_WHAT THE TASK REQUIRES:_
From the data below, return only the lines from the one with "Figure 4. Taxonomy" through the one with "Fig. 2 Constraints", exact and inclusive, with pictures left out.

_MATERIAL SUPPLIED:_
┄┄┄┄┄┄┄┄┄┄

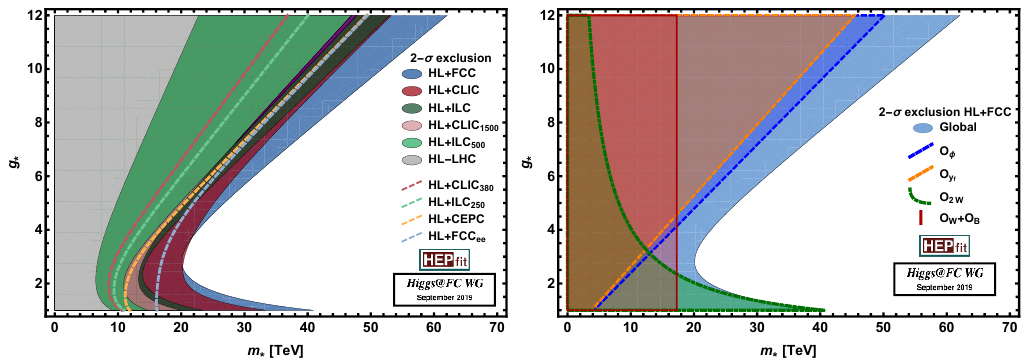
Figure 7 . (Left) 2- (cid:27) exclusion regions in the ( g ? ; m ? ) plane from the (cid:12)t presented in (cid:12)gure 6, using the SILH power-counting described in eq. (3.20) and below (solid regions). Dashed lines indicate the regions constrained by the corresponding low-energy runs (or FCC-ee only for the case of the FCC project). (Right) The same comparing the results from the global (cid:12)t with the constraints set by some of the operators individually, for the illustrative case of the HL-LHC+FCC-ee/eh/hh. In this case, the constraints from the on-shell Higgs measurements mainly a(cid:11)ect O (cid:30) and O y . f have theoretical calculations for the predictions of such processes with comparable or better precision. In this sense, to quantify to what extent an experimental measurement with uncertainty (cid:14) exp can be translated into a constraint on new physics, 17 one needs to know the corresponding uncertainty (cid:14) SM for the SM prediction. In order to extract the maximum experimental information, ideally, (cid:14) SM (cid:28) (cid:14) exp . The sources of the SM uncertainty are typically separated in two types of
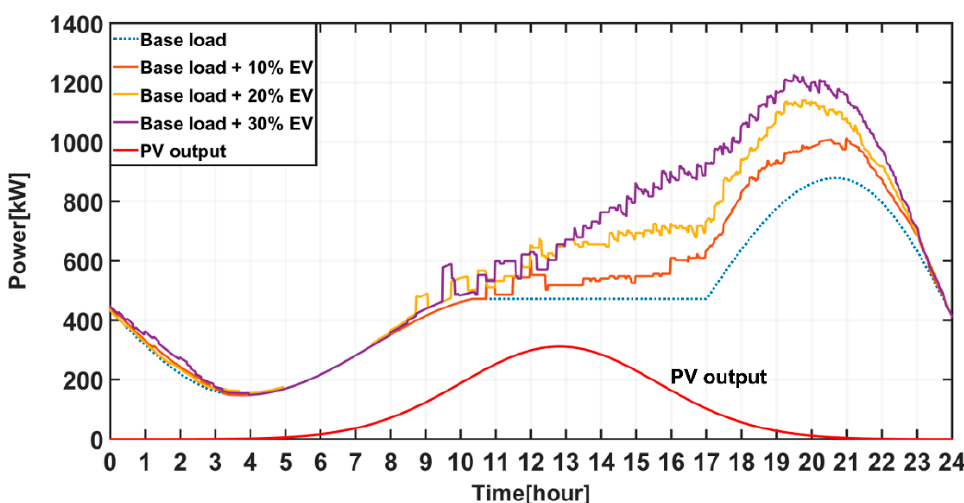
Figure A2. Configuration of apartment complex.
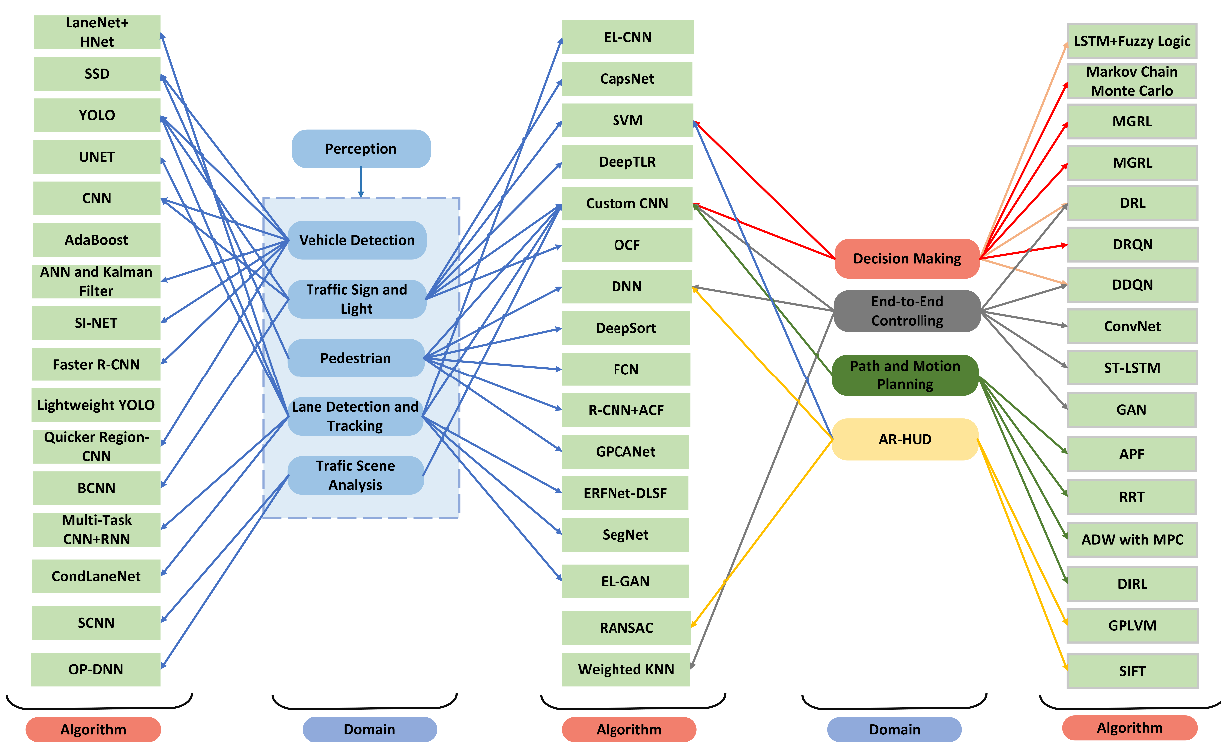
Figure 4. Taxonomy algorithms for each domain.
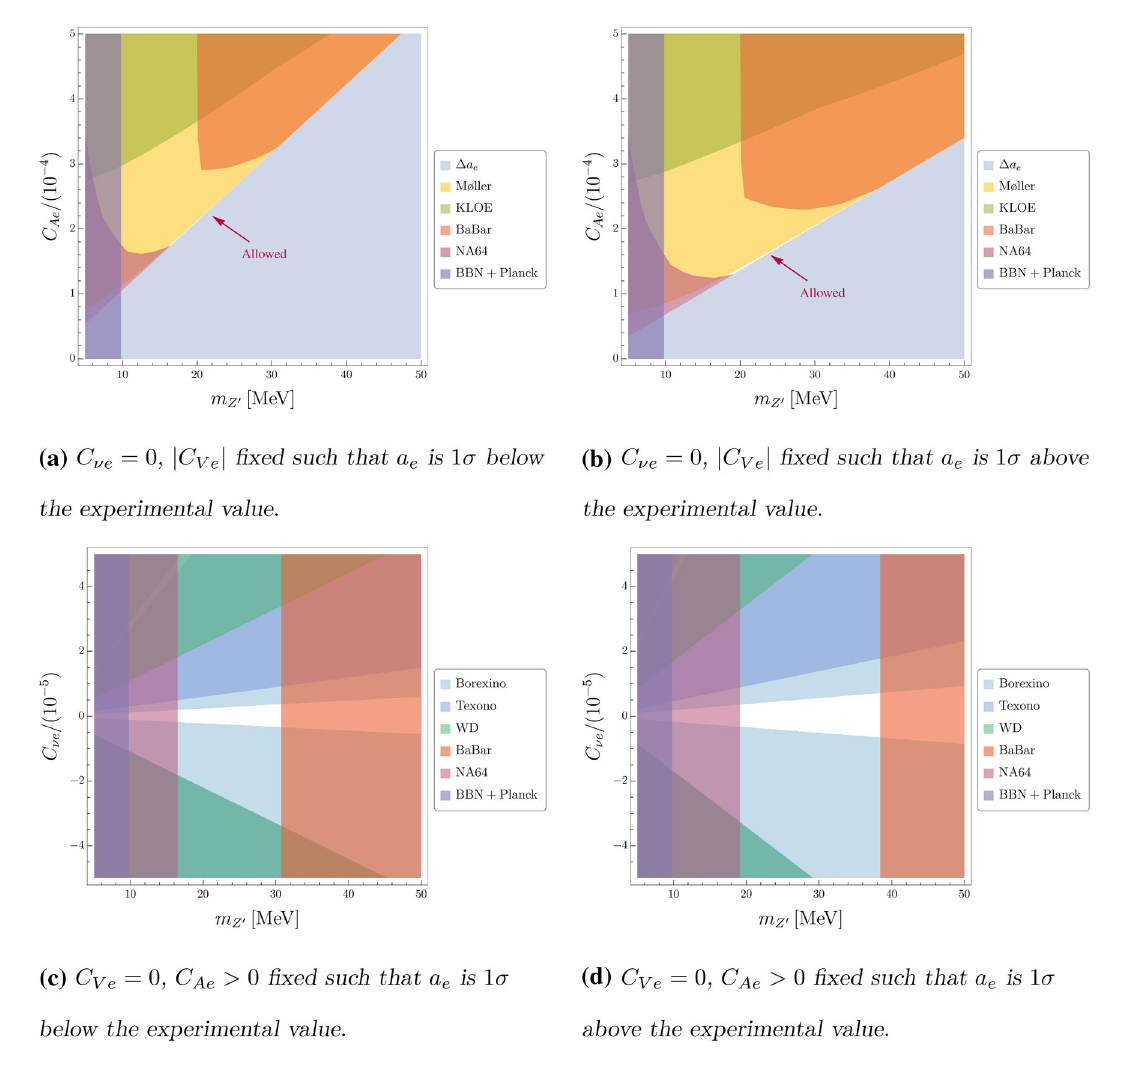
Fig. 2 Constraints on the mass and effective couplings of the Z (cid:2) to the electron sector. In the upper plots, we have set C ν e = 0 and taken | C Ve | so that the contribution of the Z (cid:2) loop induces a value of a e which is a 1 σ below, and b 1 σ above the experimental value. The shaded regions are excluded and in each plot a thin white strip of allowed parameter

┄┄┄┄┄┄┄┄┄┄

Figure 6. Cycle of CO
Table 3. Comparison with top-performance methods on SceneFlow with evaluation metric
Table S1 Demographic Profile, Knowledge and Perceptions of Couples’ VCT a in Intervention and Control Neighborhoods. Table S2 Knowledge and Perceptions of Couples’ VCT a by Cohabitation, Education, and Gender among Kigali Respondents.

┄┄┄┄┄┄┄┄┄┄

_WRITTEN REPLY:_
Figure 4. Taxonomy algorithms for each domain.
Fig. 2 Constraints on the mass and effective couplings of the Z (cid:2) to the electron sector. In the upper plots, we have set C ν e = 0 and taken | C Ve | so that the contribution of the Z (cid:2) loop induces a value of a e which is a 1 σ below, and b 1 σ above the experimental value. The shaded regions are excluded and in each plot a thin white strip of allowed parameter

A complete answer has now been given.